The practice of synching rock albums with movies came to popular attention when fans started playing Pink Floyd's Dark Side of the Moon with The Wizard of Oz. They noted the uncanny connections between the lyrics on the album with what's going in the film. Over the years there's been a small community seeking out the perfect synch - there's websites. It's been pointed out by many that putting any piece music against any visual media and they will start to synch. There's something mysterious about it. Recently, I experimented a little on my own. An important approach is to find an album and a film with similar themes. So play any Radiohead or Pink Floyd album against a dystopian Sci-Fi and you'll start to see connections. Ideally, the synch will reveal multiple layers of meaning within the film and the music. Here are some of the ones I tried.
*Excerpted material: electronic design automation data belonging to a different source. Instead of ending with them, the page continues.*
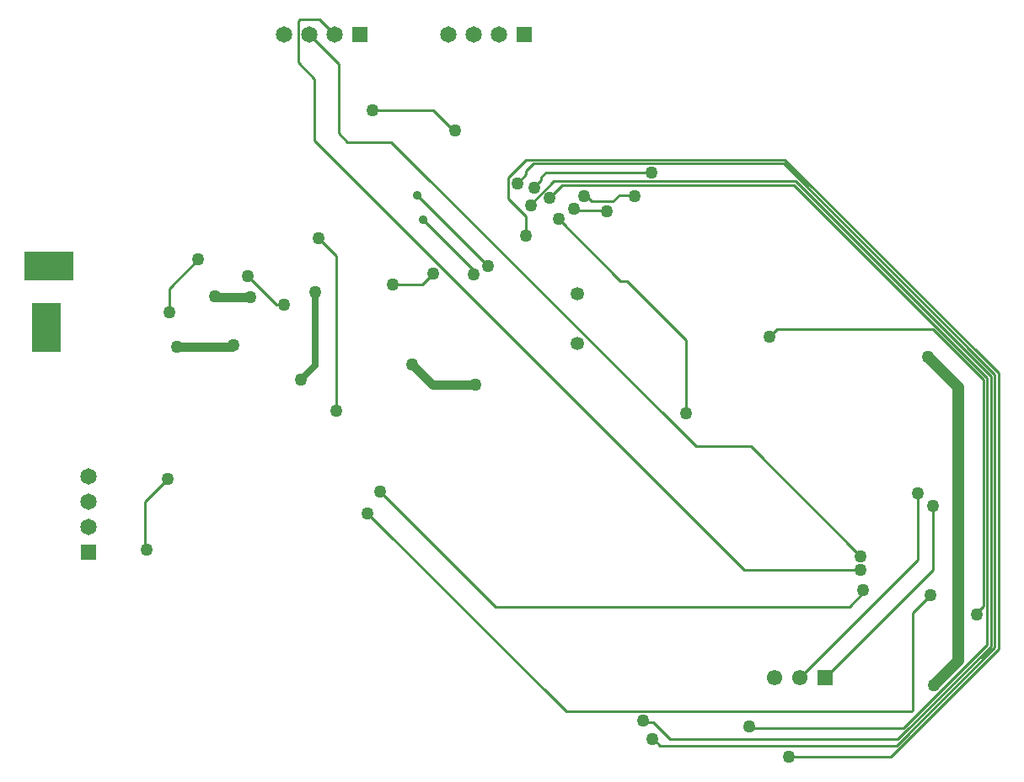
<source format=gbr>
G04*
G04 #@! TF.GenerationSoftware,Altium Limited,Altium Designer,24.9.1 (31)*
G04*
G04 Layer_Physical_Order=2*
G04 Layer_Color=16711680*
%FSLAX44Y44*%
%MOMM*%
G71*
G04*
G04 #@! TF.SameCoordinates,0288D2A1-9ADD-411E-8E8B-FA1067C2B916*
G04*
G04*
G04 #@! TF.FilePolarity,Positive*
G04*
G01*
G75*
%ADD15C,0.2540*%
%ADD125C,1.5500*%
%ADD126R,1.5500X1.5500*%
%ADD134C,0.6350*%
%ADD136C,1.1430*%
%ADD139C,0.8890*%
%ADD142C,1.6500*%
%ADD143R,1.6500X1.6500*%
%ADD144R,3.0000X5.0000*%
%ADD145R,5.0000X3.0000*%
%ADD146C,1.3500*%
%ADD147R,1.6500X1.6500*%
%ADD148C,1.2700*%
%ADD149C,0.8890*%
D15*
X784860Y1184910D02*
X800100Y1169670D01*
X774700D02*
X803910Y1140460D01*
X764758Y1184910D02*
X784860D01*
X763270Y1183422D02*
X764758Y1184910D01*
X763270Y1141730D02*
Y1183422D01*
X803910Y1070610D02*
Y1140460D01*
X838200Y1093470D02*
X899160D01*
X922020Y1070610D01*
X1071880Y993140D02*
X1073150Y991870D01*
X1041400Y993140D02*
X1071880D01*
X1040130Y994410D02*
X1041400Y993140D01*
X1050290Y1007110D02*
X1053039D01*
X1058119Y1002030D01*
X1099820Y1008380D02*
X1101090Y1007110D01*
X1024890Y984250D02*
X1086822Y922318D01*
X1085850Y1008380D02*
X1099820D01*
X1079500Y1002030D02*
X1085850Y1008380D01*
X1086822Y922318D02*
X1093172D01*
X1058119Y1002030D02*
X1079500D01*
X888630Y983350D02*
X941070Y930910D01*
Y924560D02*
Y930910D01*
X882650Y1008380D02*
X953770Y937260D01*
X858520Y918210D02*
X887730D01*
X899160Y929640D01*
X991870Y967740D02*
Y986790D01*
X1000760Y1016994D02*
X1007447Y1023681D01*
Y1026497D02*
X1012190Y1031240D01*
X992207Y1032847D02*
X999490Y1040130D01*
X974090Y1004570D02*
Y1026428D01*
X983551Y1020381D02*
X992207Y1029037D01*
X974090Y1004570D02*
X991870Y986790D01*
X974090Y1026428D02*
X991602Y1043940D01*
X992207Y1029037D02*
Y1032847D01*
X996950Y998220D02*
Y999362D01*
X1007447Y1023681D02*
Y1026497D01*
X996950Y999362D02*
X1019938Y1022350D01*
X1000760Y1016000D02*
Y1016994D01*
X1016000Y1005840D02*
X1028700Y1018540D01*
X1211580Y472440D02*
X1371472D01*
X1292860Y523240D02*
X1400810Y631190D01*
X1330960Y608330D02*
Y610870D01*
X1316990Y594360D02*
X1330960Y608330D01*
X1267460Y523240D02*
X1385570Y641350D01*
X1379002Y488950D02*
X1380490Y490438D01*
X1217960Y755620D02*
X1328420Y645160D01*
X1380490Y490438D02*
Y588010D01*
X1211580Y631190D02*
X1328420D01*
X1400810D02*
Y695960D01*
X1385570Y641350D02*
Y708660D01*
X1380490Y588010D02*
X1398270Y605790D01*
X1136650Y461010D02*
X1365430D01*
X1119544Y478116D02*
X1136650Y461010D01*
X1111924Y478116D02*
X1119544D01*
X1109980Y480060D02*
X1111924Y478116D01*
X1118870Y461010D02*
X1120538D01*
X1153160Y788670D02*
Y862330D01*
X1162610Y755620D02*
X1217960D01*
X1455420Y556388D02*
Y824538D01*
X1365430Y461010D02*
X1459230Y554809D01*
X1463040Y553231D02*
Y827694D01*
X1371472Y472440D02*
X1455420Y556388D01*
X1445260Y588408D02*
X1451610Y594758D01*
X1445260Y586740D02*
Y588408D01*
X1459230Y554809D02*
Y826116D01*
X633730Y914400D02*
X662940Y943610D01*
X1262996Y1022350D02*
X1459230Y826116D01*
X1466850Y551653D02*
Y829310D01*
X1252220Y1043940D02*
X1466850Y829310D01*
X1250604Y1040130D02*
X1463040Y827694D01*
X609600Y699770D02*
X632460Y722630D01*
X609600Y652780D02*
Y699770D01*
Y652780D02*
X610870Y651510D01*
X741680Y897890D02*
X749300D01*
X783590Y965200D02*
X801370Y947420D01*
Y791210D02*
Y947420D01*
X763270Y1141730D02*
X779780Y1125220D01*
X833120Y688340D02*
X1032510Y488950D01*
X961390Y594360D02*
X1316990D01*
X845820Y709930D02*
X961390Y594360D01*
X1032510Y488950D02*
X1379002D01*
X1120538Y461010D02*
X1126888Y454660D01*
X1364469D01*
X1463040Y553231D01*
X1358427Y443230D02*
X1466850Y551653D01*
X999490Y1040130D02*
X1250604D01*
X1261418Y1018540D02*
X1455420Y824538D01*
X1451610Y594758D02*
Y822960D01*
X1019938Y1022350D02*
X1262996D01*
X1028700Y1018540D02*
X1261418D01*
X1244600Y873760D02*
X1400810D01*
X1451610Y822960D01*
X1236980Y866140D02*
X1244600Y873760D01*
X1256030Y443230D02*
X1358427D01*
X779780Y1062990D02*
Y1125220D01*
X803910Y1070610D02*
X812800Y1061720D01*
X779780Y1062990D02*
X1211580Y631190D01*
X812800Y1061720D02*
X856510D01*
X991602Y1043940D02*
X1252220D01*
X856510Y1061720D02*
X1162610Y755620D01*
X953770Y937260D02*
X956310Y934720D01*
X1012190Y1031240D02*
X1117675D01*
X1093172Y922318D02*
X1153160Y862330D01*
X697230Y855980D02*
X698500Y857250D01*
X633730Y890270D02*
Y914400D01*
X712470Y927100D02*
X741680Y897890D01*
D125*
X1242060Y523240D02*
D03*
X1267460D02*
D03*
D126*
X1292860D02*
D03*
D134*
X765810Y822960D02*
X779930Y837080D01*
Y910740D01*
D136*
X1395730Y845820D02*
X1426210Y815340D01*
Y539750D02*
Y815340D01*
X1402005Y515545D02*
X1426210Y539750D01*
D139*
X897890Y817880D02*
X941070D01*
X641350Y855980D02*
X697230D01*
X877570Y838200D02*
X897890Y817880D01*
X714375Y906145D02*
X715010Y905510D01*
X679450Y906780D02*
X680085Y906145D01*
X714375D01*
D142*
X749300Y1169670D02*
D03*
X774700D02*
D03*
X800100D02*
D03*
X914400D02*
D03*
X939800D02*
D03*
X965200D02*
D03*
X552450Y725170D02*
D03*
Y699770D02*
D03*
Y674370D02*
D03*
D143*
X825500Y1169670D02*
D03*
X990600D02*
D03*
D144*
X510540Y875030D02*
D03*
D145*
X513080Y937260D02*
D03*
D146*
X1043940Y858920D02*
D03*
Y908920D02*
D03*
D147*
X552450Y648970D02*
D03*
D148*
X953770Y937260D02*
D03*
X983551Y1020381D02*
D03*
X1000760Y1016000D02*
D03*
X1016000Y1005840D02*
D03*
X996950Y998220D02*
D03*
X991870Y967740D02*
D03*
X662940Y943610D02*
D03*
X633730Y890270D02*
D03*
X641350Y855980D02*
D03*
X765810Y822960D02*
D03*
X698500Y857250D02*
D03*
X712470Y927100D02*
D03*
X715010Y905510D02*
D03*
X749300Y897890D02*
D03*
X679450Y906780D02*
D03*
X1328420Y645160D02*
D03*
X1385570Y708660D02*
D03*
X1330960Y610870D02*
D03*
X1400810Y695960D02*
D03*
X1328420Y631190D02*
D03*
X1398270Y605790D02*
D03*
X877570Y838200D02*
D03*
X920750Y1073150D02*
D03*
X939800Y928370D02*
D03*
X1101090Y1007110D02*
D03*
X1236980Y866140D02*
D03*
X1445260Y586740D02*
D03*
X1050290Y1007110D02*
D03*
X779930Y910740D02*
D03*
X838200Y1093470D02*
D03*
X783590Y965200D02*
D03*
X858520Y918210D02*
D03*
X899160Y929640D02*
D03*
X801370Y791210D02*
D03*
X833120Y688340D02*
D03*
X845820Y709930D02*
D03*
X941070Y817880D02*
D03*
X1216660Y473710D02*
D03*
X1117675Y1031240D02*
D03*
X1109980Y480060D02*
D03*
X1073150Y991870D02*
D03*
X1153160Y788670D02*
D03*
X1402005Y515545D02*
D03*
X632460Y722630D02*
D03*
X1395730Y845820D02*
D03*
X610870Y651510D02*
D03*
X1256030Y443230D02*
D03*
X1118870Y461010D02*
D03*
X1024890Y984250D02*
D03*
X1040130Y994410D02*
D03*
D149*
X888630Y983350D02*
D03*
X882650Y1008380D02*
D03*
M02*

</source>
(12 Monkeys - Radiohead: Ok Computer) - Terry Gilliam's 1995 dystopia dealing with time travel, deadly viruses, secret societies, and madness may be his best film. Bruce Willis stars as a confused and weary man sent back from the future to stop a deadly plague from decimating humanity. Radiohead released Ok Computer in 1997, one of the epochal albums of the decade. Thom Yorke's lyrics are filled with apocalyptical imagery and rock/electronica music mimicking how a machine might compose music goes along quite well with the film. Bruce Willis wondering through a desolate landscape as "Exit Music (for a film)" plays captures the wide eyed melancholy of the movie.
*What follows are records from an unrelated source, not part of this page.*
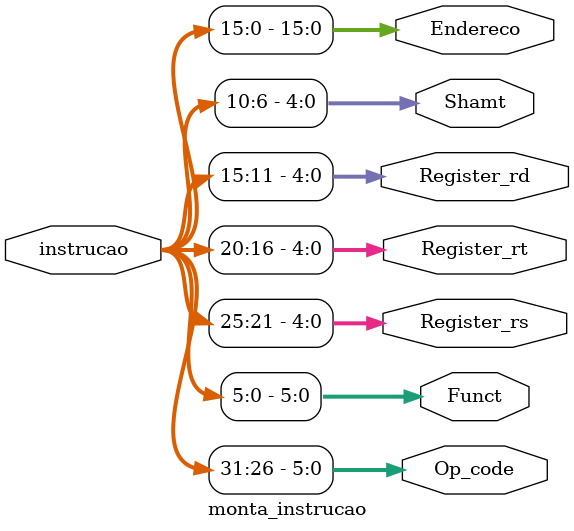
<source format=v>
module monta_instrucao(instrucao, Op_code, Funct, Register_rs, Register_rt, Register_rd, Shamt, Endereco);
	input [31:0] instrucao;
	output [5:0] Op_code,
					 Funct;
	output [4:0] Register_rs,
					 Register_rt,
					 Register_rd,
					 Shamt;
	output [15:0] Endereco;
	
	assign	Op_code = instrucao[31:26];
	assign	Register_rs = instrucao[25:21];
	assign	Register_rt = instrucao[20:16];
	assign	Register_rd = instrucao[15:11];
	assign Shamt = instrucao[10:6];
	assign Funct = instrucao[5:0];
	assign Endereco = instrucao[15:0];
endmodule
</source>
(The Matrix - Radiohead: Kid A) There are many albums to play alongside The Matrix, ranging from heavy metal to prog rock. Radiohead's Kid A perfectly synchs with Neo, Morpheus, and Trinity, the first line of the film "Is Everything in Place" practically introduces the opening track "Everything In It's Right Place." Placing together two important pieces of art at the dawn of the Millennium hits all the right notes as they move between themes of despair and personal liberation.
(American Graffiti - Paul McCartney and Wings: Red Rose Speedway) A perfect synch. Paul McCartney's retro 1973 album is romantic and nostalgic, going for the energy of the early Beatles records and the epic sounding latter day Fab Four. Tracks like "Get on the Right Thing "and "When the Night" are ideal with the neon/nighttime energy of the film. Even Paul's maligned hit single "My Love" works well.
(Three Days of the Condor - The Alan Parson Project: Eye in the Sky) - Maybe the most enlightening synch, adding much to the experience of the album and the film with paranoia and surveillance being at the center of both works. "Sirius" is often used by sports teams to pump up the crowd before a game, here as the opening credits roll it has the feel of encroaching doom. Condor plays less as a post-Watergate paranoid thriller and more as a European art film with a Sci-Fi bent when played with Eye in the Sky, especially in the scenes between Robert Redford and Faye Dunaway.
(The Shining - The Beatles: The White Album) - My own concoction, an attempt mash up Kubrick with the Beatles, there's a slight historical connection. Kubrick made his home outside of London while the Beatles were in their heyday, they even approached him about directing their adaptation of Lord of the Rings that never went beyond the talking stage. So, the Beatles with Kubrick makes for a funky concoction. As the iconic opening credits roll, McCartney sings about about "snow peaked mountains way down south" on "Back in the USSR," while "Dear Prudence" takes on a more menacing tone as Jack enters the Overlook. John's satiric "Glass Onion" plays during the interview scene. The synch makes both works stranger and even more mysterious.
To sum up, synching albums with movies is fun and makes you see both from a new angle. Perhaps our brains are designed to find patterns, the synch approach to media helps us become aware of how our minds work.